The exact stake counting algorithm is as follows:
* A published block arrives from the network, is checked for validity on the signature, balance delta etc.
    * If block was not rejected for invalidity
        * If we're not a representative, publish the block to everyone we're aware of without our signature.
        * Else if we're representative, sign a vote from our representative account including the block we're voting for and broadcast to everyone we know.
    * Else if the block was rejected for a definitive reason, bad signature, account balance is invalid e.g. greater, or we don't have the previous block in our ledger at all, drop the block and do nothing
    * Else if the block was rejected for a non-definitive reason i.e. some other block in the ledger already claimed this "previous" block meaning this is a fork signed by the account owner
        * If we're not a representative, wait and listen for votes and rollback and replace our block if some other block receives a majority tally
        * Else if we are a representative
             * Loop until one block has >95% of the vote tally and the total tallied vote weight > 95% of total supply
                 * Tally the votes we have, if the winning block is different than our block, rollback and replace our block with the winner
                 * Increase our vote sequence count and rebroadcast our view of the winning block
                 * Wait a time period before doing another voting round

For receivers the algorithm is extended a little:
* A valid published send block is received that names an account we have signing keys for as the recipient.
* Start tallying votes and wait a couple network propagation periods.
* Every time a publish from a non-representative or a vote from a representative arrives, add it to the tally
* After our wait time has expired:
    * If no conflicts have been observed i.e. no one anywhere has published a conflicting block, receive the send in to our chain
    * Else if there's a conflict, wait until the tally is > 95% in favor of our block before accepting or do not accept if the block is rejected by votes

From this algorithm flow we can see that if no fork is observed only the receiver will tally votes.  We can also see that non-representative don't sign votes or run a voting loop.  Since everyone who inserts a block in to their local ledger rebroadcasts it to everyone they know, we can be sure blocks will be propagated quickly.  If a receiver waits a couple propagation periods and receives no conflicting block broadcast, they can be sure if a conflict ever is broadcast, it will be quickly rejected because all the representatives have already made their decision and nodes only change their block if a majority says otherwise but we've already settled 100% one way.

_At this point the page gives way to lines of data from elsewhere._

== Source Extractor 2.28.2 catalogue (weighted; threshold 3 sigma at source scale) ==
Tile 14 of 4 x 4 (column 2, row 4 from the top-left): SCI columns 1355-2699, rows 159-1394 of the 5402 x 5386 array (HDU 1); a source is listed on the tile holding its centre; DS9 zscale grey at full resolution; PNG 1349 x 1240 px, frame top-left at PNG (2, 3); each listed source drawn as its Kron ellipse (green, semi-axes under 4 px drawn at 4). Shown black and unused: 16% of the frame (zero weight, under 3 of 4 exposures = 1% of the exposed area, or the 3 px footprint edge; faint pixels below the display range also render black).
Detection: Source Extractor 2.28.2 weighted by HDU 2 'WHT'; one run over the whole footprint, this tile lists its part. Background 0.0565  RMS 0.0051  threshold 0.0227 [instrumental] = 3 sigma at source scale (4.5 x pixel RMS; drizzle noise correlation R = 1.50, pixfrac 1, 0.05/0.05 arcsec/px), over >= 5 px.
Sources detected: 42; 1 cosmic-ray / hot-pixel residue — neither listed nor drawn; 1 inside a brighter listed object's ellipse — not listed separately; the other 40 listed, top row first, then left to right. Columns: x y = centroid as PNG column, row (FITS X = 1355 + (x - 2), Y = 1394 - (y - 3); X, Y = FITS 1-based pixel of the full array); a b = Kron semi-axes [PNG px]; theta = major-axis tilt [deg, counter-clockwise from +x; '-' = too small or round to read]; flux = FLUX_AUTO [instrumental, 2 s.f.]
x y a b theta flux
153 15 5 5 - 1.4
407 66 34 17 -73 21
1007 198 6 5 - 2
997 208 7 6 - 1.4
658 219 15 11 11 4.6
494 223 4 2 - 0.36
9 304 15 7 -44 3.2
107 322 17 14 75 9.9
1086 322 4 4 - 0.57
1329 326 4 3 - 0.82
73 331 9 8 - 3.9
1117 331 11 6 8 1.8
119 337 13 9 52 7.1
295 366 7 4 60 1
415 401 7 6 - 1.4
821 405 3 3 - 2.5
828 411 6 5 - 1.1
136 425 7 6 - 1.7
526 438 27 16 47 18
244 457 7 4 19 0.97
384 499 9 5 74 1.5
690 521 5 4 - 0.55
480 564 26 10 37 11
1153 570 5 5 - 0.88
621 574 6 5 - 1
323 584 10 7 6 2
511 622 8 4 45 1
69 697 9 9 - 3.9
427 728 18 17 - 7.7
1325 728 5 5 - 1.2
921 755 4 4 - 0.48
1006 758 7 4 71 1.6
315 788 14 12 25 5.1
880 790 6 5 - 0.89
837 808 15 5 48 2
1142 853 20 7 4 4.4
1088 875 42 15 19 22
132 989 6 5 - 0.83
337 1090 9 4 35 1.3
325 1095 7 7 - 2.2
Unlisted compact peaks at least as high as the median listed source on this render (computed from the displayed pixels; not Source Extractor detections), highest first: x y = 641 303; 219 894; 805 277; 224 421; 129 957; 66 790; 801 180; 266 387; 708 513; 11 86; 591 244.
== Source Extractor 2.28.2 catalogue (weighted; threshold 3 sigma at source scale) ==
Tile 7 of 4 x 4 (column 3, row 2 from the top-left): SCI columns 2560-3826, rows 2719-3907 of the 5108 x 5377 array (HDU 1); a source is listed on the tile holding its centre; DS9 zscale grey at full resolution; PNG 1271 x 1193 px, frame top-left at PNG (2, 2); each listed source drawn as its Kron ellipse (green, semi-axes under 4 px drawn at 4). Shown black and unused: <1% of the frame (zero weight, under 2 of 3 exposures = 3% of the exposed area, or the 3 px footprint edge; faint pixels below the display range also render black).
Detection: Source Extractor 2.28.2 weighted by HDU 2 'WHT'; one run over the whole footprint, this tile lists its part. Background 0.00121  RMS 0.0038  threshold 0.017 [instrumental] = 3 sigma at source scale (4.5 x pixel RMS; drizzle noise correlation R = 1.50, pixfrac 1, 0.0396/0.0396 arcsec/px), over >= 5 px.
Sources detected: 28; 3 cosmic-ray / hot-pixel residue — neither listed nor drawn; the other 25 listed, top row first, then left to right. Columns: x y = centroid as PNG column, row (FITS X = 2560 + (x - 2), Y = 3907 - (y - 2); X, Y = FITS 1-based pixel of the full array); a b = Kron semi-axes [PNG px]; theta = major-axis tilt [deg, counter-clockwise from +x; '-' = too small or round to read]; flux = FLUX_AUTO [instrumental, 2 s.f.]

I think a good way to describe the consensus minimization is by looking at the example of how BitCoin and RaiBlocks deal with two transactions Alice sendto Bob and Alice sendto Charlie.

If both these transactions were included in a Bitcoin block, two valid solutions would be: B1 (AtoB, AtoC) and B2 (AtoC, AtoB) which would hash differently.  No matter if a miner picks B1 ordering or B2 ordering, all balances after this block would remain the same.  Bitcoin needs consensus on which order to pick because AtoB is not ordered with respect to AtoC so someone needs to fairly pick the order, a miner.

RaiBlocks has the account owner decide the order of these transactions before they're published to the network by the fact that they control the chain for their own account.  The only time consensus is needed is if the account owner publishes more than one possible order.

RaiBlocks has a partially ordered ledger graph where it's a set of subgraphs for each account where the subgraph total order is decided by the account owner.

Bitcoin has a total order on all transactions which is a valid though stronger restriction.

As you observed, RaiBlocks doesn't have an N/x divisor for conflicts so bad actors will need far more agreements on their malicious transactions.  The benefit is for good actors the number of agreements is 0 and conflicts in each subgraph have a degree of isolation between them.